Bluetooth funny. This one made me laugh...
http://www.youtube.com/watch?v=BbBcGVAWuEw
Well, iPhone doesn't support A2DP, which is the stereo Bluetooth profile, so you'll have to hold on for awhile there.
It might be possible to get mono Bluetooth headphones that broadcast into two earbuds, but stereo headphones will require a wire for the time being. Why? Only Apple knows.
Well, all Nokia E-series and N-series devices... to tell you the truth, probably all Nokia S60 3rd Edition devices have voice recognition built-in. There is no more pre-recording of contact names and you can enable some functions (e.g. bluetooth on/off
) via voice.
There's also a cool feature that enables the phone to tell you out loud who is calling in-between rings. And I've upgraded from E61 to E51 to get A2DP support specifically (which turned out to be great choice, the phone's interface flies in comparison to the crawl of E61). A2DP works great.
rant -> Symbian maybe not the pinnacle of interface design, but I had the possibility to switch from my Nokia E51 to the iPhone 3G and I did not. But I'm a geek and a FOSS advocate. I want my copy/paste. I want free software titles by the thousands. I don't want to be locked in. And I don't want to generalize, I'm sure the iPhone is also cool in some ways for geeks, but I can't shake off the feeling that there is something really superficial to wanting to have an iPhone. For most, it's probably the look of the hardware and the look of the software and the way it behaves. /endrant
Don't let the mention of pairing with an iPhone fool you. The Jawbone was popular long before the iPhone teasers where leaked. It tends to be the better audio quality over the look that does it also.
Even now with the iPhone on the market; I can remove the battery from my PDA and phone yet the Jawbone is still the headset I would be purchasing.
you know, I just had an epiphany about the wired headphones. Apple really tied the ipod to the white wire headphones. I wonder if the decision not to go to a wireless BT headset was partially driven by a desire for an obvious brand identifier that was already widely known.

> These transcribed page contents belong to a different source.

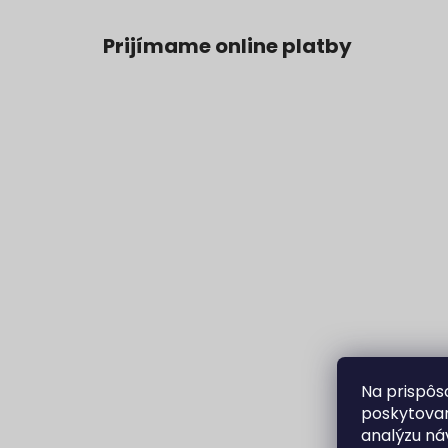
Prijímame online platby
Na prispôs
poskytovan
analýzu ná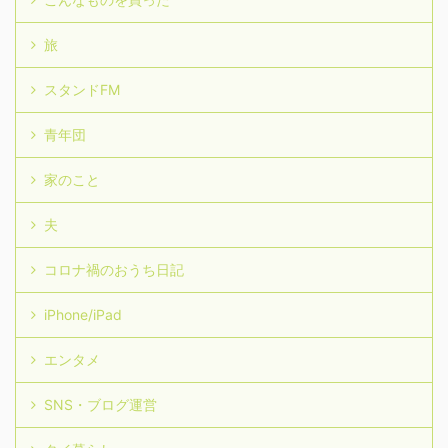
旅
スタンドFM
青年団
家のこと
夫
コロナ禍のおうち日記
iPhone/iPad
エンタメ
SNS・ブログ運営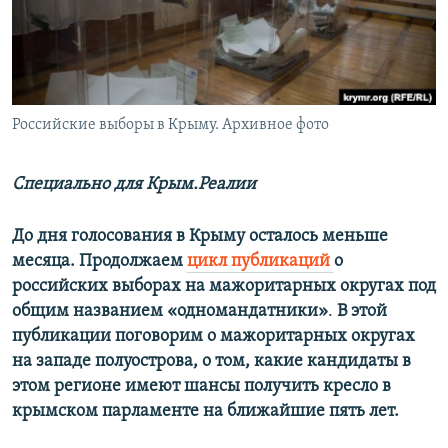
ПРИСОЕДИНЯЙТЕСЬ!
ПОБЕДИТЕЛЕЙ НЕ СУДЯТ?
КРЫМ.НЕПОКОРЕННЫЙ
ELIFBE
Российские выборы в Крыму. Архивное фото
УКРАИНСКАЯ ПРОБЛЕМА КРЫМА
Все сайты RFE/RL
Специально для Крым.Реалии
До дня голосования в Крыму осталось меньше
месяца. Продолжаем
цикл публикаций
о
российских выборах на мажоритарных округах под
общим названием «одномандатники»
.
В этой
публикации поговорим о мажоритарных округах
на западе полуострова, о том, какие кандидаты в
этом регионе имеют шансы получить кресло в
крымском парламенте на ближайшие пять лет.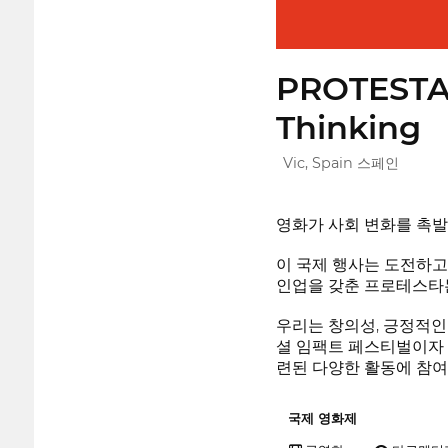
PROTESTA F
Thinking
Vic, Spain 스페인
영화가 사회 변화를 촉
이 국제 행사는 도전하고
인업을 갖춘 프로테스타
우리는 창의성, 긍정적인
셜 임팩트 페스티벌이자 
련된 다양한 활동에 참여
국제 영화제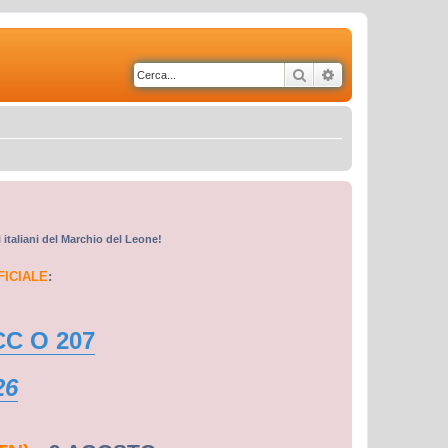
Cerca
Ricerca avanzata
i italiani del Marchio del Leone!
FICIALE
:
CC O 207
26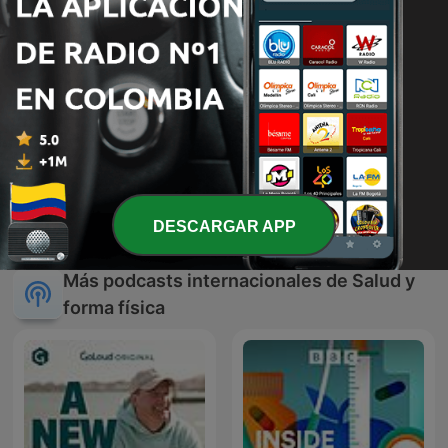
Sonido de Lluvia, Lluvia
Relajante, Lluvia Suave,
Sonidos de Lluvia
DESCARGAR APP
Lluvia Nocturna,
Descanso Con Lluvia
Más podcasts internacionales de Salud y
forma física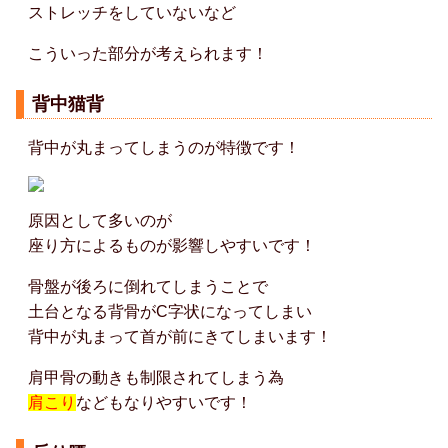
ストレッチをしていないなど
こういった部分が考えられます！
背中猫背
背中が丸まってしまうのが特徴です！
原因として多いのが
座り方によるものが影響しやすいです！
骨盤が後ろに倒れてしまうことで
土台となる背骨がC字状になってしまい
背中が丸まって首が前にきてしまいます！
肩甲骨の動きも制限されてしまう為
肩こり
などもなりやすいです！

I admit it. I finally got into the nonsense of a headset.
Six months ago, I tried a Plantronics headset that listed for US$130 on their website, though I got it for US$60. It wouldn't charge correctly and didn't answer calls or hang up correctly but the ear piece was comfortable. "I have a return, please."
I'd been reading about Blue Ant and their dual microphone/noise rejection technology and spent the extra money (US$100) and it has been nothing short of amazing. Sprint has a whole menu of things I can do, but the LG synthetic voice really doesn't help much, although the phone usually recognises the name quickly but that's the phone and not the headset.
I'm impressed except for one thing--the car tire that sits in my ear. It's perfectly circular and doesn't try to bend at all but I wanted good sound and it has it.
After last Christmas, I also bought some Bluetooth accessories for my iPod. Motorola isn't known for its high quality sound, but the things work well enough for the conditions.
The quality of the audio is only going to be good as the quality of the codec implementation in the headset. Because of the way A2DP works, the headset is effectively the real "media player". Also, if the headset doesn't support the encoding of the files you're playing or your player isn't written to support A2DP directly, the audio has be decompressed, re-encoded into something that is supported, and the decompressed again. How's that for brain damage?
The only way this would make sense to me is if it were streaming raw PCM, but bluetooth doesn't have the bandwidth for that. The way it is now, not only does the headset have to have logic to support the bt protocol stack, but it has to implement a bunch of audio codecs. So they're not really just headphones but a portal media player that sits on your head and uses your iPOD --or whatever-- for storage.